## TASK ITEM
Nothing but an exact repetition of the listing should be returned.

## COLLECTED DATA
——

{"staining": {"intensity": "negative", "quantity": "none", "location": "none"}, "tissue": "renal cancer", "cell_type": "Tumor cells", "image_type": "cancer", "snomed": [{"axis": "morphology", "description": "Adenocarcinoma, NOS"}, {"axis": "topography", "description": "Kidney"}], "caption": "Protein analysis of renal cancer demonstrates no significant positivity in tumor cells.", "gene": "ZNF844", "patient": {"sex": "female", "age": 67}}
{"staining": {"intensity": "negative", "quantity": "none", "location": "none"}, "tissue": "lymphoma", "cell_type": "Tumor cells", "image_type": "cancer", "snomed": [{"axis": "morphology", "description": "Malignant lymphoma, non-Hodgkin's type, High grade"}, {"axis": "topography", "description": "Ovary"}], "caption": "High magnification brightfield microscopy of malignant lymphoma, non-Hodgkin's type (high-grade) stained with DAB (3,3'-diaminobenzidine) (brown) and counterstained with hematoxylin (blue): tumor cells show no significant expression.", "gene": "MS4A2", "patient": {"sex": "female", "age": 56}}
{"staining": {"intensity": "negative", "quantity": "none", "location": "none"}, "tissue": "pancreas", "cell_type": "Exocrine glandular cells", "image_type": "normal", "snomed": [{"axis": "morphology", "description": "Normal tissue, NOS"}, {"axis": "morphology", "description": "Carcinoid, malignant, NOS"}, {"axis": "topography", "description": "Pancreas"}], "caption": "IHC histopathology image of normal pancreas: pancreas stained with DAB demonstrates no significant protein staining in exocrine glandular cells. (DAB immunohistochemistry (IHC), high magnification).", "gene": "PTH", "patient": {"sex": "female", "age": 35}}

——

## RESULT BELOW
{"staining": {"intensity": "negative", "quantity": "none", "location": "none"}, "tissue": "renal cancer", "cell_type": "Tumor cells", "image_type": "cancer", "snomed": [{"axis": "morphology", "description": "Adenocarcinoma, NOS"}, {"axis": "topography", "description": "Kidney"}], "caption": "Protein analysis of renal cancer demonstrates no significant positivity in tumor cells.", "gene": "ZNF844", "patient": {"sex": "female", "age": 67}}
{"staining": {"intensity": "negative", "quantity": "none", "location": "none"}, "tissue": "lymphoma", "cell_type": "Tumor cells", "image_type": "cancer", "snomed": [{"axis": "morphology", "description": "Malignant lymphoma, non-Hodgkin's type, High grade"}, {"axis": "topography", "description": "Ovary"}], "caption": "High magnification brightfield microscopy of malignant lymphoma, non-Hodgkin's type (high-grade) stained with DAB (3,3'-diaminobenzidine) (brown) and counterstained with hematoxylin (blue): tumor cells show no significant expression.", "gene": "MS4A2", "patient": {"sex": "female", "age": 56}}
{"staining": {"intensity": "negative", "quantity": "none", "location": "none"}, "tissue": "pancreas", "cell_type": "Exocrine glandular cells", "image_type": "normal", "snomed": [{"axis": "morphology", "description": "Normal tissue, NOS"}, {"axis": "morphology", "description": "Carcinoid, malignant, NOS"}, {"axis": "topography", "description": "Pancreas"}], "caption": "IHC histopathology image of normal pancreas: pancreas stained with DAB demonstrates no significant protein staining in exocrine glandular cells. (DAB immunohistochemistry (IHC), high magnification).", "gene": "PTH", "patient": {"sex": "female", "age": 35}}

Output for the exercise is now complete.